Cependant, le culotté Makhlouf ne s’est pas arrêté là. Il a défendu hier, lundi 22 mars 2021, sur le plateau de Nessma, les autres actionnaires de cette chaîne : Tarak Ben Ammar et Silvio Berlusconi. Rappelons qu’en 2011, le très agité avocat manifestait devant le siège de la chaîne Nessma et devant les caméras d’Al-Jazeera parce qu’«elle diffuse un film qui représente Dieu en caricature», à propos du film ‘‘Persépolis’’ de Marjane Satrapi, diffusé par la chaîne de Karoui quelques jours seulement avant les élections de l’Assemblée constituante d’octobre 2011, projection dont le timing était très peu innocent car il a profité aux islamistes lors des élections : «Al-islam fi khatar» (l’islam est en danger) criaient-ils à l’époque.
Makhlouf et les deux chevaliers blancs Tarak Ben Ammar et Silvio Berlusconi
Hier sur le plateau de cette même chaîne, qu’hier il vouait aux gémonies, Seïfeddine Makhlouf s’interrogeait, avec une touchante crédulité, comment Ben Ammar et Berlusconi accepterait-ils de blanchir leur argent en s’associant avec Karoui, eux qui sont des grands noms de «la politique, du business et de la culture dans le monde» (sic) comme si on était devant deux saints de notre époque! À entendre le baratineur islamiste dans son exercice de «taqfif», comme on dit dans le dialecte tunisien, on les prendrait pour des chevaliers blancs alors que ce sont deux personnages peu recommandables dont entend le bruit des casseroles qu’ils traînent de l’autre côté de la Méditerranée.
Berlusconi, un affairiste aussi véreux que Karoui, on ne compte plus ses démêlés avec la justice italienne sans parler de son bras droit Marcello d’ell Utri, condamné à la prison pour ses liens avec la Cosa Nostra (mafia sicilienne) et extradé du Liban où il s’était enfui.
Quant au «garçon de bonne famille» Tarak Ben Ammar, rappelons qu’il fait face, en France, de la part de ses créanciers à la saisie de ses comptes en banque, son appartement de Val d’Isère, et les œuvres d’art de sa maison parisienne, mais pas la maison-elle même, détenue par l’intermédiaire d’une cascade de holdings luxembourgeoises et néerlandaises.
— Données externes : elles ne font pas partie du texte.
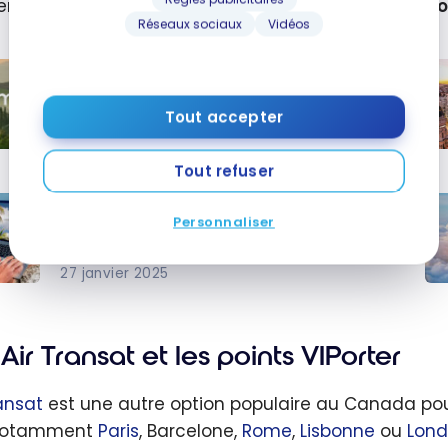
ter des meilleures trouvailles pour un
voyage en Euro
Réseaux sociaux
Vidéos
Roame : Guide complet sur le moteur
de recherche pour trouver des vols
en points
Tout accepter
20 avril 2026
 :
C
Tout refuser
e
tr
Quel est le meilleur moment pour
let
de
Personnaliser
l’achat des billets d’avion avec les
pa
points ?
ur
ve
27 janvier 2025
est
Avi
l’
lleur
Ré
rche
av
ent
un 
po
Air Transat et les points VIPorter
pr
er
ransat
est une autre option populaire au Canada pour
at
Bri
ols
 notamment
Paris
, Barcelone,
Rome
,
Lisbonne
ou
Lond
llets
Ai
ints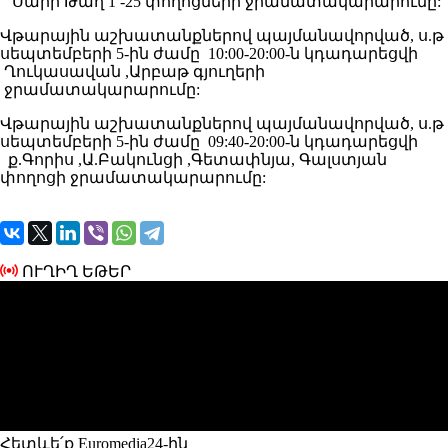
Սարի Թաղ 1 -25 փողոցների ջրամատակարարումը:
Վթարային աշխատանքներով պայմանավորված, ս.թ
սեպտեմբերի 5-ին ժամը 10:00-20:00-ն կդադարեցվի
Ղուկասավան ,Արբաթ գյուղերի
ջրամատակարարումը:
Վթարային աշխատանքներով պայմանավորված, ս.թ
սեպտեմբերի 5-ին ժամը 09:40-20:00-ն կդադարեցվի
ք.Գորիս ,Ա.Բակունցի ,Գետափնյա, Գալստյան
փողոցի ջրամատակարարումը:
ՈՒՂԻՂ ԵԹԵՐ
Հետևե՛ք Euromedia24-ին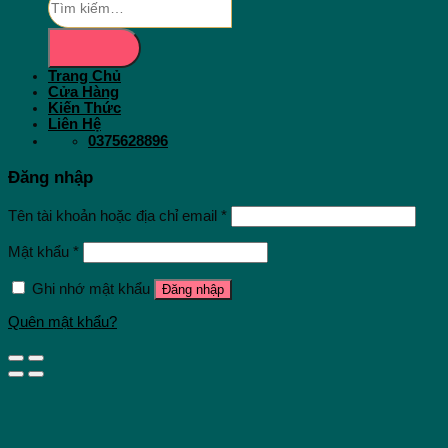
kiếm:
Trang Chủ
Cửa Hàng
Kiến Thức
Liên Hệ
0375628896
Đăng nhập
Tên tài khoản hoặc địa chỉ email
*
Mật khẩu
*
Ghi nhớ mật khẩu
Đăng nhập
Quên mật khẩu?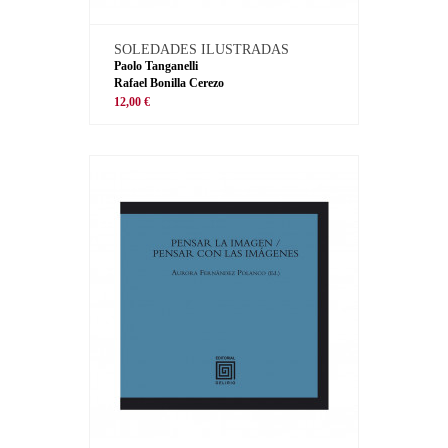
SOLEDADES ILUSTRADAS
Paolo Tanganelli
Rafael Bonilla Cerezo
12,00 €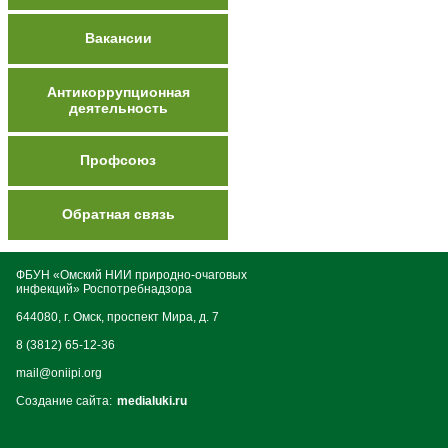
Вакансии
Антикоррупционная
деятельность
Профсоюз
Обратная связь
ФБУН «Омский НИИ природно-очаговых
инфекций» Роспотребнадзора
644080, г. Омск, проспект Мира, д. 7
8 (3812) 65-12-36
mail@oniipi.org
Создание сайта:
medialuki.ru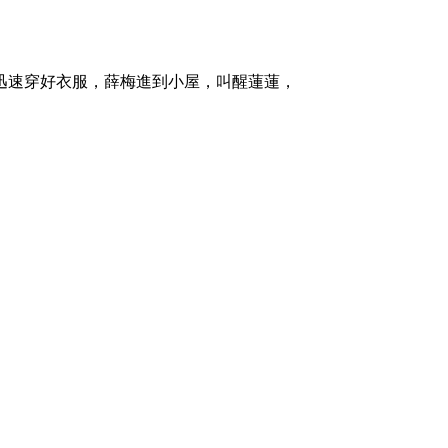
迅速穿好衣服，薛梅進到小屋，叫醒蓮蓮，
Tout ceci à cause d’une liquidation louche de l’une de ses sociétés et qui a permis de révéler d’autres casseroles.
Toutefois, les chevaliers blancs Ben Ammar et Berlusconi peuvent, comme leur ami Karoui, compter sur le très agité Makhlouf pour les défendre; il saura le faire avec son culot, sa mauvaise foi, sa goujaterie et sa vulgarité devenus une marque de fabrique des islamistes.